If their active neglect had ruined both uBlock and DownThemAll - I’m not sure I’d be using Firefox anymore, and I’ve been using Firefox since before it was called Firefox. Why the fuck would anyone normal even consider it?
DownThemAll is one of those extensions which get installed immediately for me. If I didn’t have DownThemAll and uBlock origin, I’d might as well just use edge smh
And the author spent a year hassling Mozilla about how killing XUL plugins would make his wildly popular plugin nearly impossible. Did they move one iota to help that? Nope. Did they adopt DTA functionality natively, like they’d absorbed Pocket? Did they fuck. Their mantra for two straight decades has been “just rewrite!” and they cannot imagine why kept hemorrhaging devs and plugins and users once Chrome slimed its way into everyone’s options.
Oh so ublock origin lite. A manifest V3 compatible adblocker for chromium browsers.
The original ublock origin is unaffectedFirefox will be adopting Manifest V3, but a modded version that enables ad blocking.
That poor dev is just getting so much shit thrown their way constantly having a short temper about it makes sense. They are fighting against an entire industry to make the internet usable for people. I hope everyone who has the means to donates to support the
developerEdit: donate to block list maintainers thanks to lemmyvore below for the correction
The dev has not made available any means to donate to him directly. He asks that people donate to the maintainers of the block lists instead.

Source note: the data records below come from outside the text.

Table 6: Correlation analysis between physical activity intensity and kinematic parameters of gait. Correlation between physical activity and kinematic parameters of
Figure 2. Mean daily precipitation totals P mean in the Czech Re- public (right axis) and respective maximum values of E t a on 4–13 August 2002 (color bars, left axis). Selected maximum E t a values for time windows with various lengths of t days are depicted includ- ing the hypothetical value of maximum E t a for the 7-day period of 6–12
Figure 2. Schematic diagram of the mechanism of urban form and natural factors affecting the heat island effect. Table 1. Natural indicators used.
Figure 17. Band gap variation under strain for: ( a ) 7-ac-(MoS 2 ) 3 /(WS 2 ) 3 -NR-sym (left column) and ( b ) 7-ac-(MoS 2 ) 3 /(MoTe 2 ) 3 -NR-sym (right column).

thank you i updated my comment
Probably due to automatic extension reviews by Mozilla.
Sad that it happened, but at least it doesn’t impact the actual uBlock, only the lite version for which I honestly see no purpose in Firefox anyways.
It was a manual review conducted by an actual person that in the end admitted they were wrong
It was a manual review conducted by an actual person that in the end admitted they were wrong
Good to know! I wasn’t sure if it was automated or not. That’s rough.

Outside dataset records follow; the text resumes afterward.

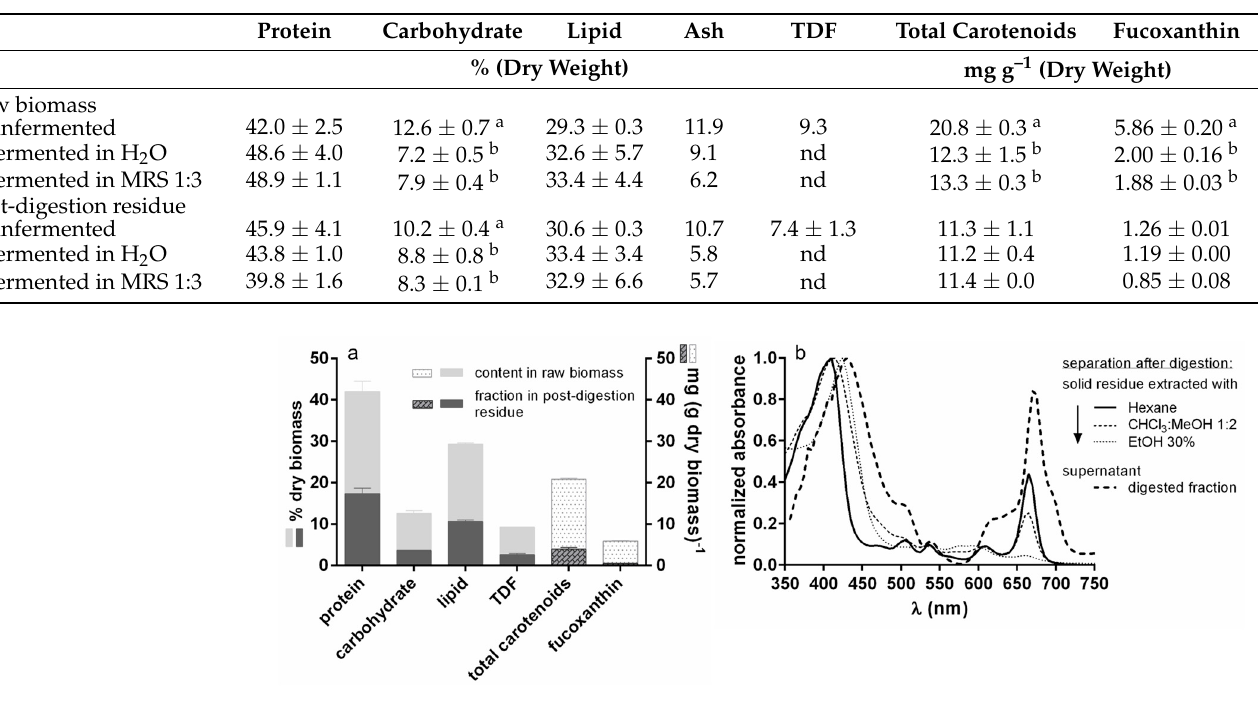
Table 2. Biochemical composition of T. lutea F&M-M36 biomasses and digested residues. Content in protein, carbohydrate, lipid, and total dietary fibres of raw biomass and post-digestion residue, unfermented and fermented. Data are expressed as mean ± standard error. Superscript letters indicate significant differences ( p < 0.05) between unfermented and fermented samples within the same starting material. TDF, total dietary fibres; nd, not determined.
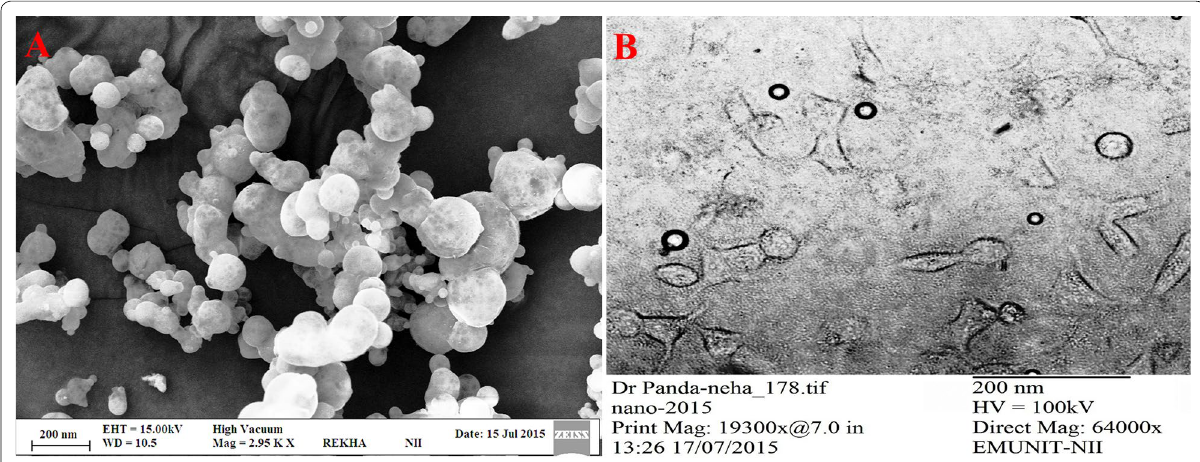
Fig. 2 Scanning electron microscopy (SEM) ( A ) and Transmission electron microscopy (TEM) ( B ) images of DOX-loaded-PEG-PLGA-NPs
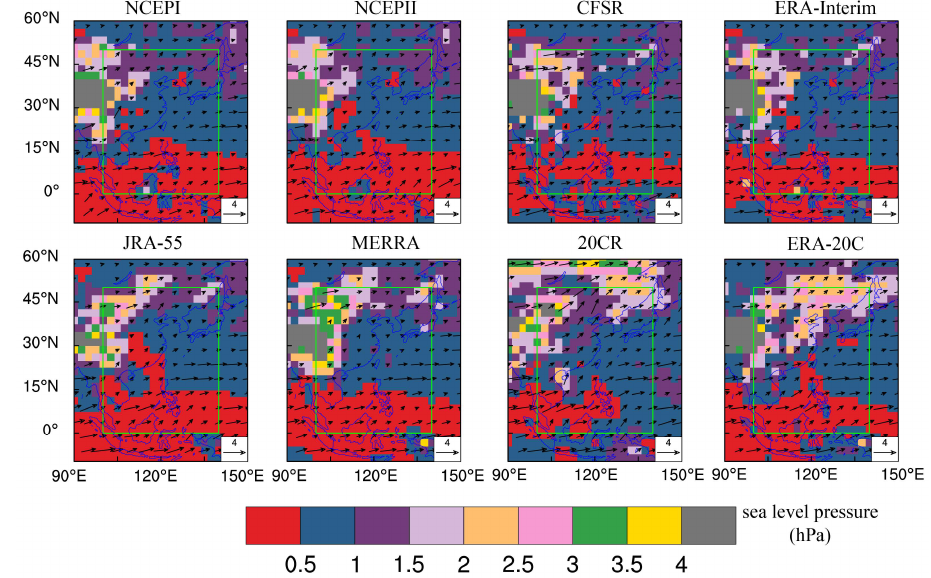
Figure 7. As in Figure 6, but for mean sea level pressure (SLP; shaded) and lower level winds (at 850 hPa; vector). The reference data for mean sea level pressure is the extended Hadley Centre monthly historical mean sea level pressure dataset (HadSLPr2). The Integrated Global Radiosonde Archive (IGRA) is selected to evaluate the winds. The green box is the East Asian summer monsoon region (0–50° N, 100–140° E).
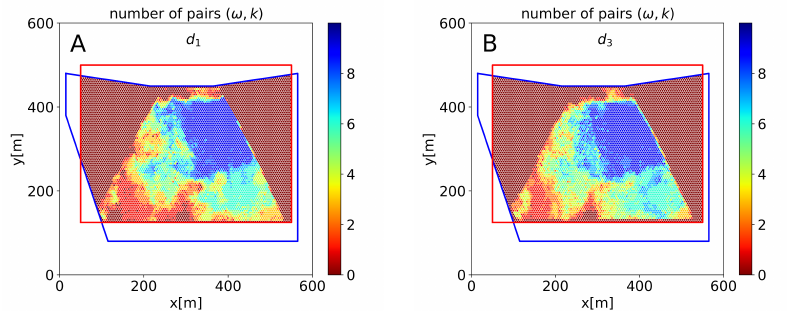
Figure 11. Number of useful pairs ( ω , k ) obtained for the planview video for d 1 ( A ) and d 3 ( B ).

Where does it say it was a manual review?
Oh okay, not a good look.
Are you like, those old multi colour swirly rubber balls we used to get out of 20p machines as kids? Those were ill!
deleted by creator
I don’t understand what you are telling me
It’s a reference to your username
Ahhh
I honestly see no purpose in
It’s to circumvent ManifestV3.
Manifest v2 still works on Firefox, so OP was right, it’s useless
I thought that was the shit Chrome was doing to block adblockers and antimalware plugins, if Firefox is doing the same thing what browser do we use now? :-(
I don’t care about all the browser wars stuff, I lost interest when it was Netscape Vs IE, I just want a browser that I can configure fully myself and have it be as safe and secure as one can make it, within reason.
I thought that was the shit Chrome was doing to block adblockers and antimalware plugins, if Firefox is doing the same thing what browser do we use now? :-(
They’re doing a modified version of V3 that they changed to restore ad-blocking functionality.
Firefox is not eliminating MV2 extensions. You can stick with Firefox.
If we want to do something radically different, there’s always gopher and gemini browsers.
Theoretically, the browser executes the Mv3 blocking rules, so it could be optimized and more efficient than js ever could.
It’s probably a coincidence that shortly after Mozilla acquires an ad company, they “accidentally” remove an ad blocker.
It’s probably a coincidence that shortly after Mozilla acquires an ad company, they “accidentally” remove an ad blocker.
I mean I’m of two minds here. One, there’s an epidemic of intellectually lazy, kneejerk Mozilla hate and it’s time to turn the tide on that.
But on the other hand, even as a Mozilla fanboy I can see how this is a really bad look, and really indefensible. I think it’s more of a huge error of judgment, and if there are other huge errors, I can begin to see a problem, but I think they have too much of a positive track record in their history to just go reaching for the tinfoil hats so quickly.